- Born: Stillwater, Oklahoma, U.S.
- Occupations: Researcher, writer

Academic background
- Alma mater: Oklahoma State University Yale University University of Cambridge

Academic work
- Discipline: Philosophy
- Sub-discipline: Theology, Cultural sociology

= Jonathan D. Teubner =

Jonathan D. Teubner is an American researcher and writer. He is a Research Associate at Harvard University's Human Flourishing Program. Teubner is known for his work in the history of philosophy, theology, and cultural sociology.

==Early life and education==
Teubner grew up in Stillwater, Oklahoma. Teubner earned a BS in economics from Oklahoma State University in 2006. He later completed an MA in philosophy of religion at Yale University in 2010. Teubner studied Arabic and religious studies at the University of Tubingen from 2007 to 2008. He completed a PhD in intellectual history at the University of Cambridge in 2013.

== Career ==
After completing his doctorate, he held a Fernand Braudel postdoctoral fellowship at Paris-Sorbonne University from 2014 to 2015. He later worked at the University of Virginia from 2015 to 2019 as associate director of the university's research program on Religion, Politics and Conflict. From 2019 to 2022, Teubner was a Research Fellow at Humboldt University of Berlin.

In 2021, he joined Harvard University as a research associate and program lead with the Human Flourishing Program. In the same year he co-founded of FilterLabs.AI, a data analytics company that analyzes public sentiment using online and social media content.
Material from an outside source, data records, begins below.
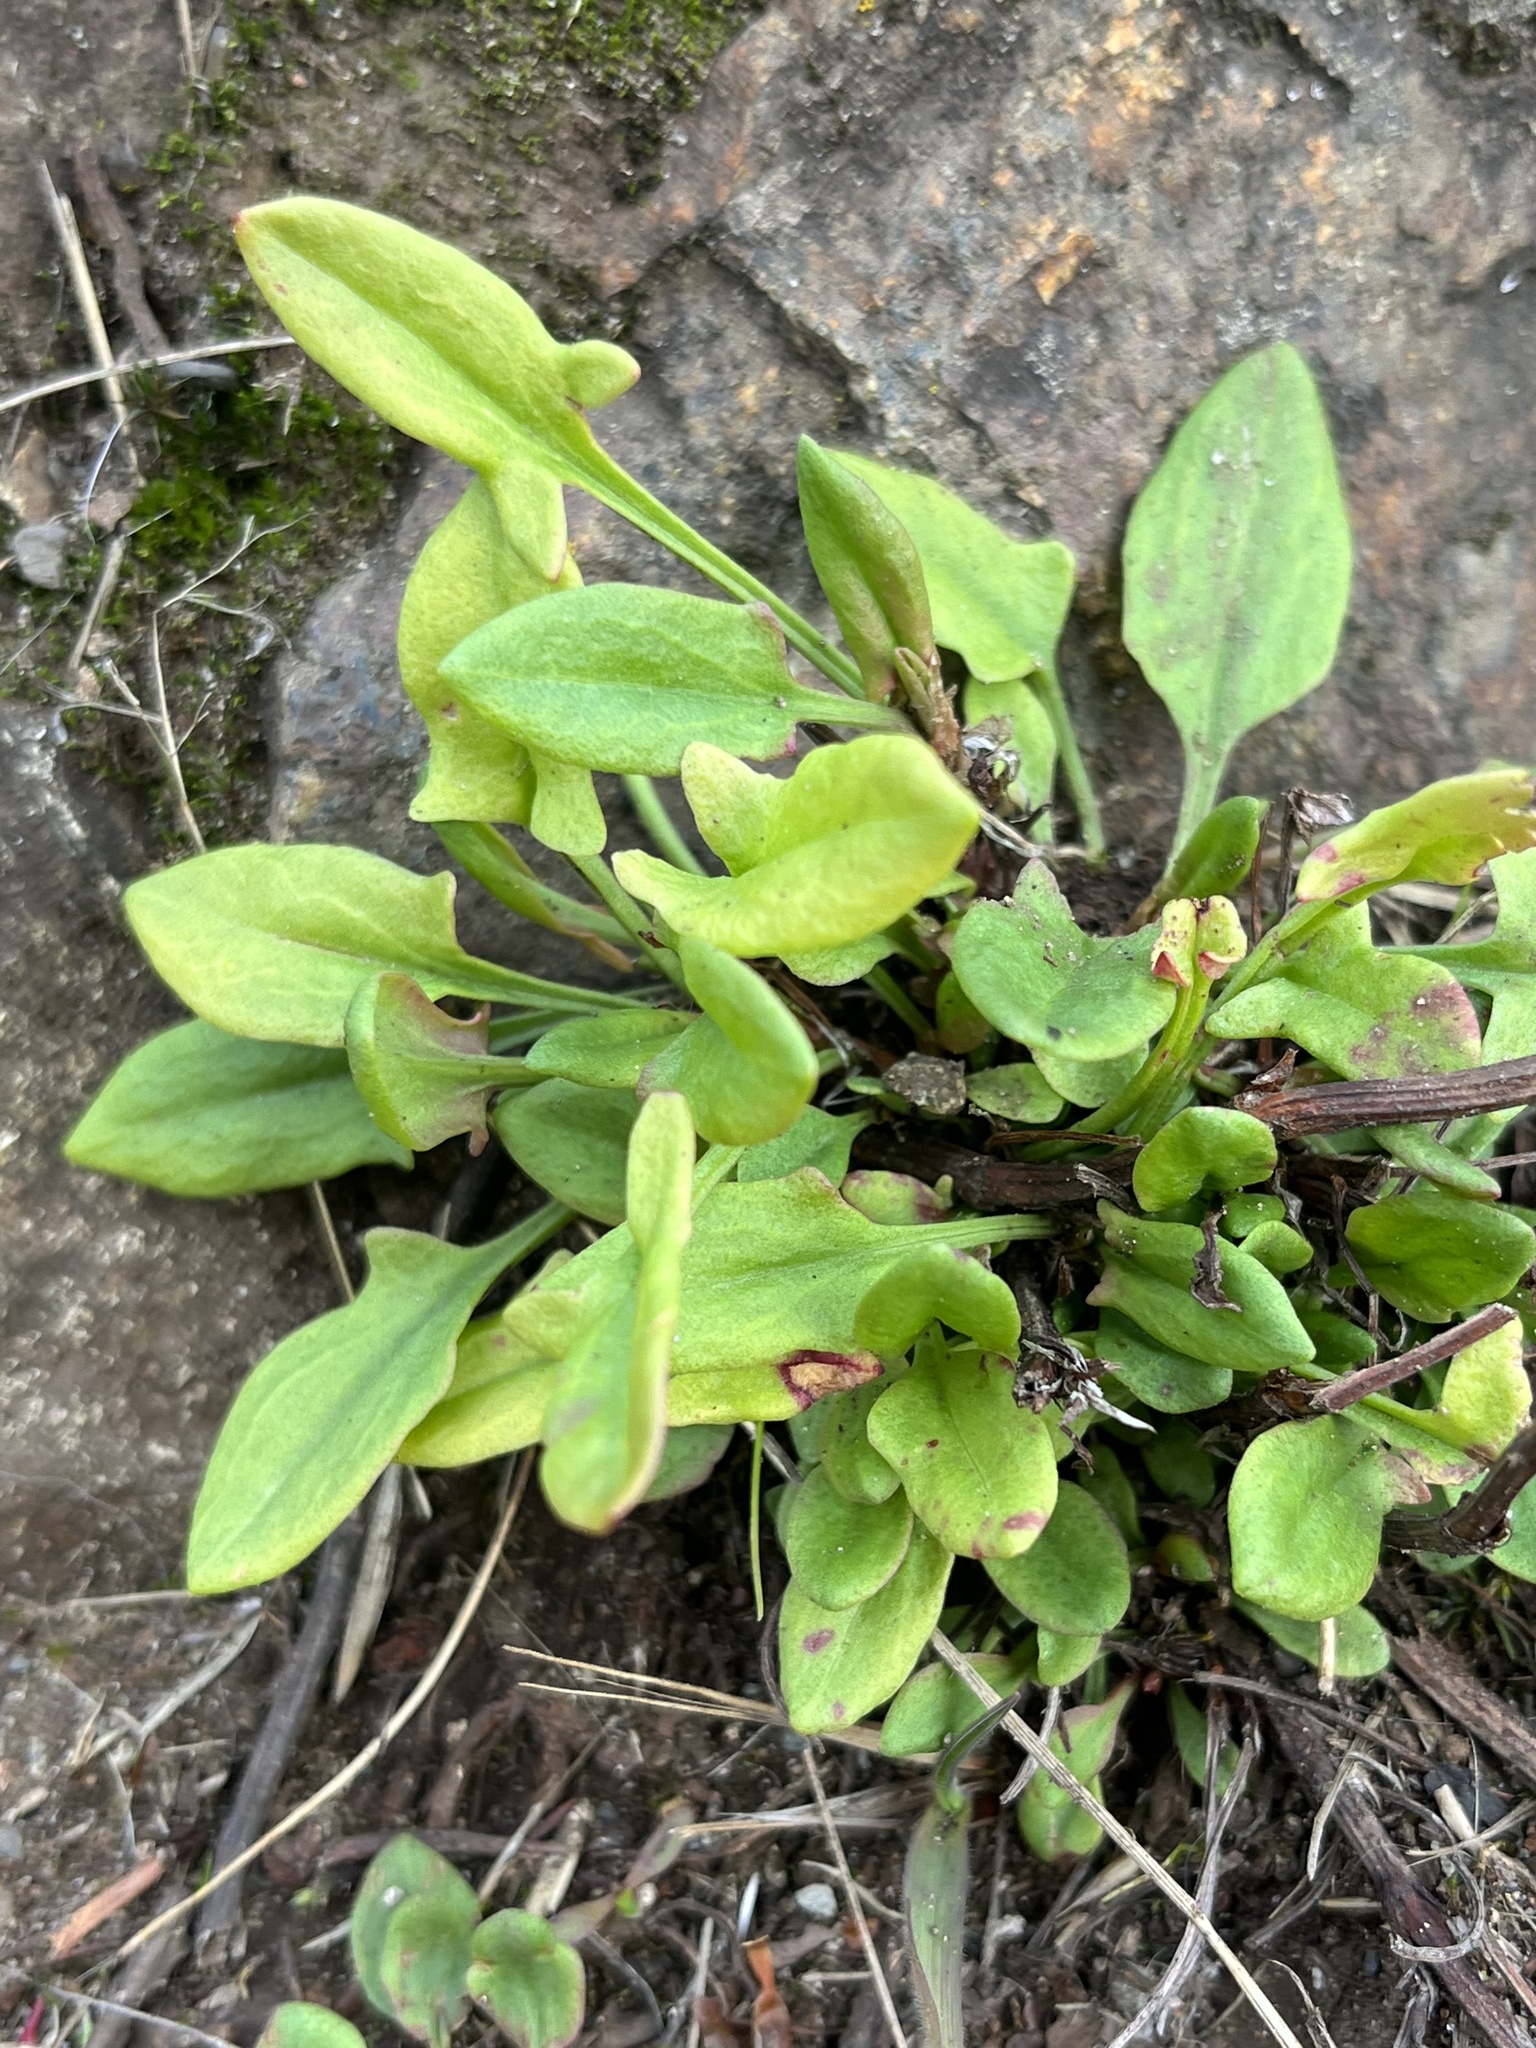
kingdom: Plantae
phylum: Tracheophyta
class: Magnoliopsida
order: Caryophyllales
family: Polygonaceae
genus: Rumex
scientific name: Rumex acetosa
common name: Garden sorrel
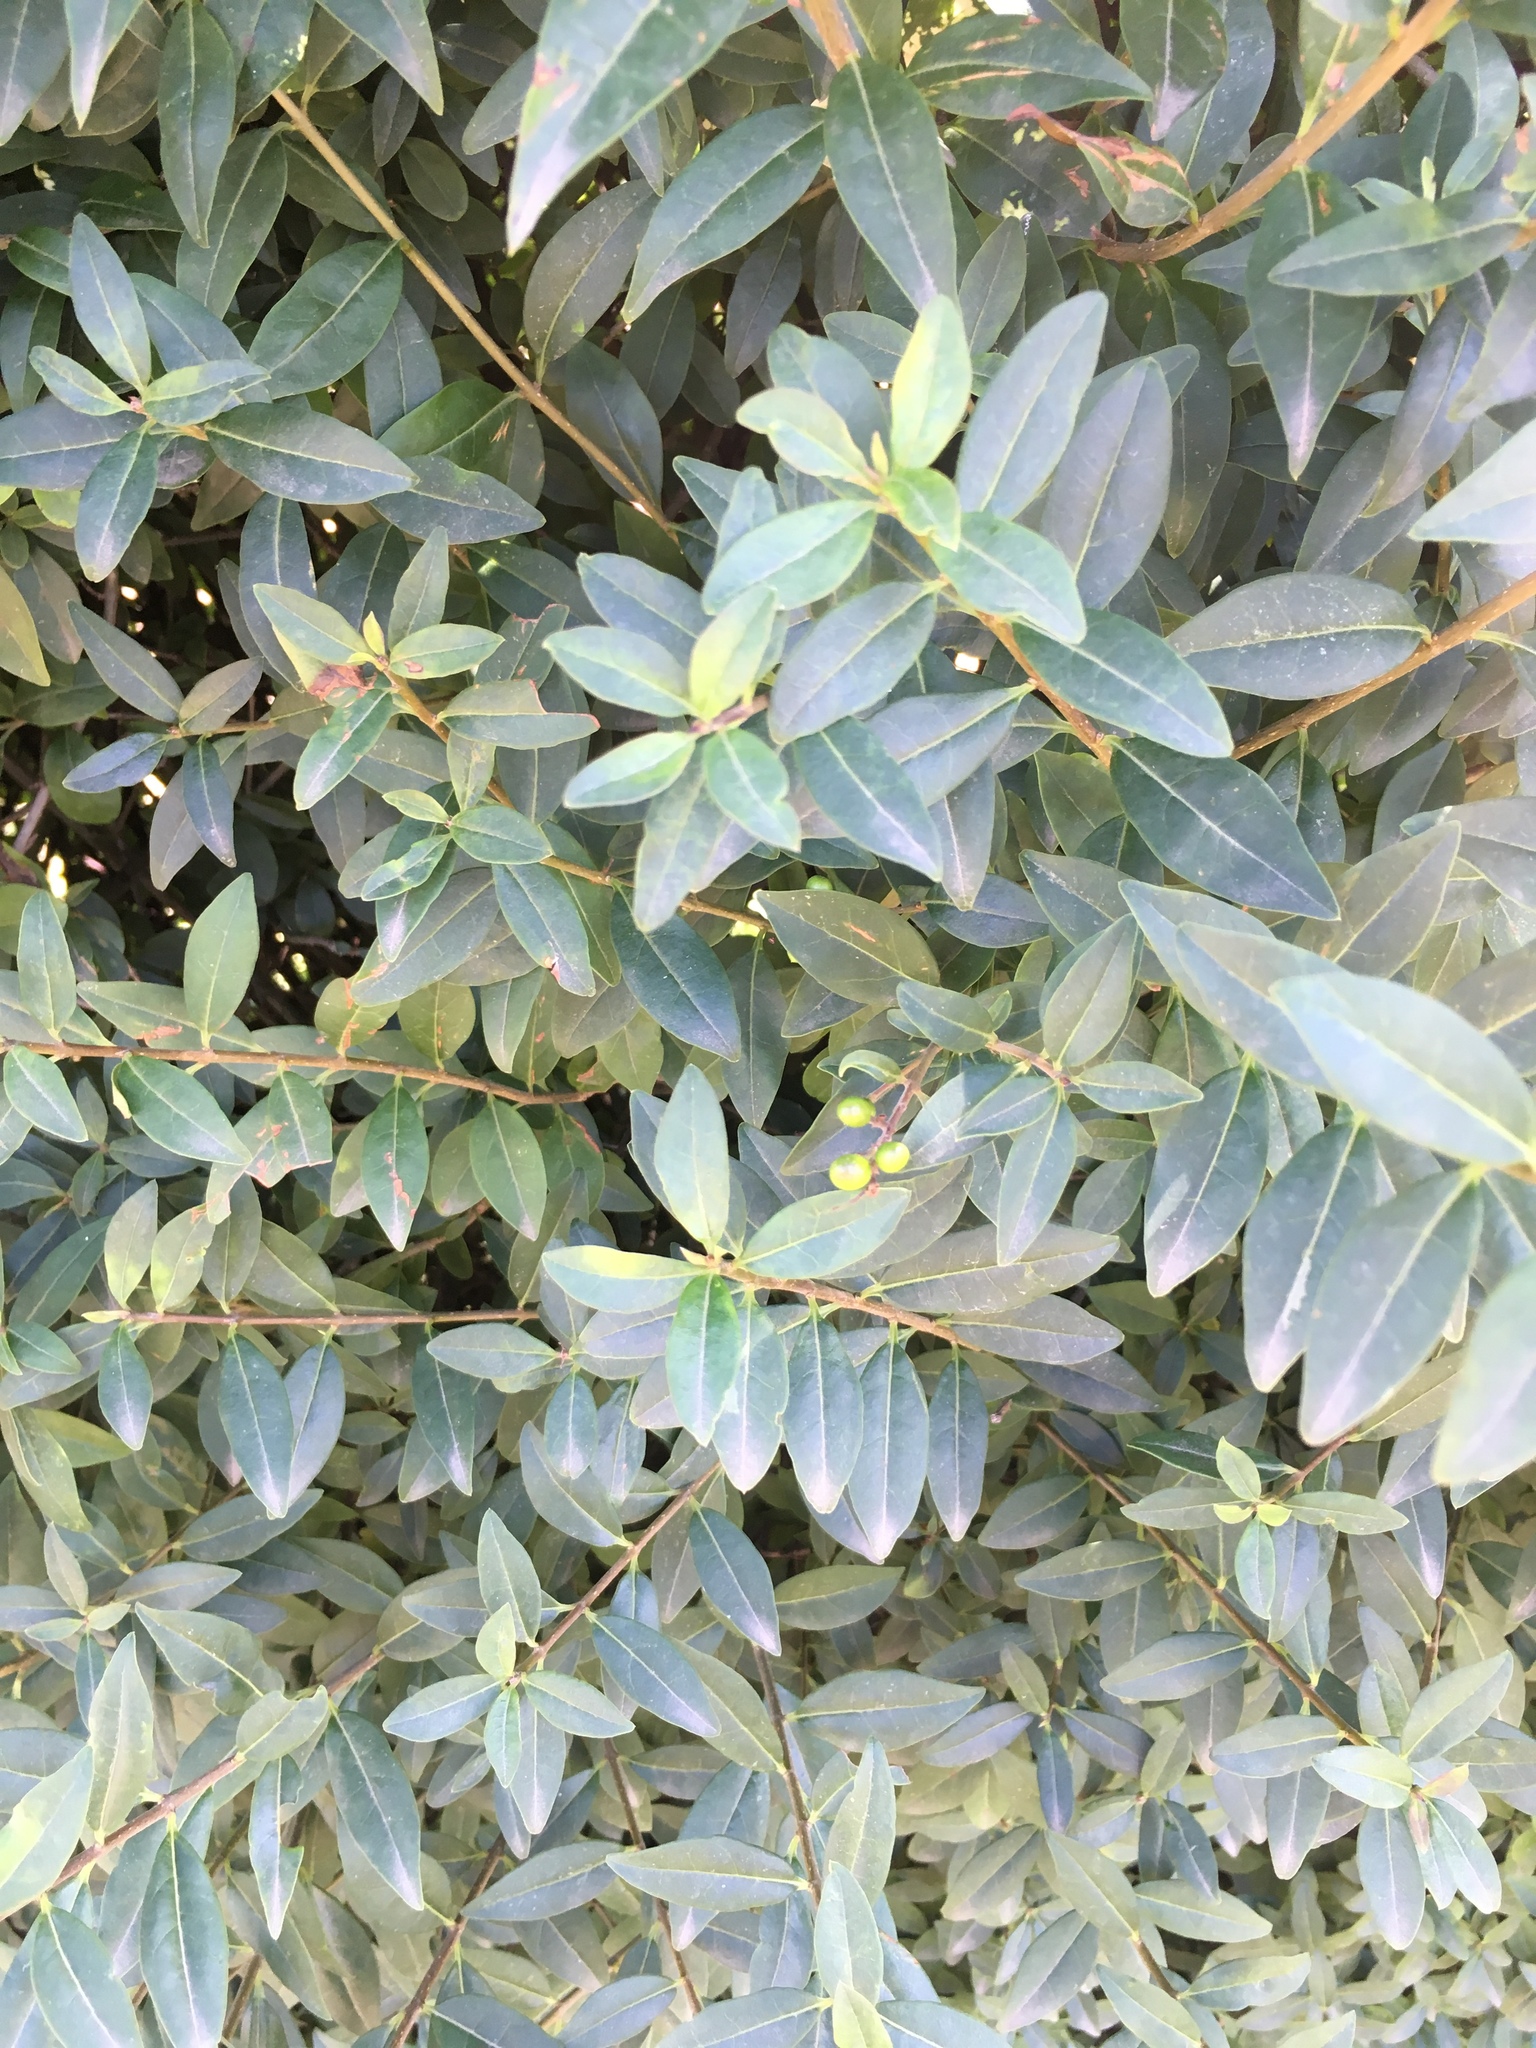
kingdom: Plantae
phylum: Tracheophyta
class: Magnoliopsida
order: Lamiales
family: Oleaceae
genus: Ligustrum
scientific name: Ligustrum vulgare
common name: Wild privet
Teubner's research has focused on history of philosophy, theology, and cultural sociology. His work also includes research on the relationship between artificial intelligence and human flourishing. He has published books on St. Augustine of Hippo and the development of the Latin theological tradition, including Prayer after Augustine: A Study in the Development of the Latin Tradition (2018), which won the Manfred Lautenschlaeger Award for Theological Promise in 2019, and Charity after Augustine: Solidarity, Conflict, and the Practices of Charity (2024).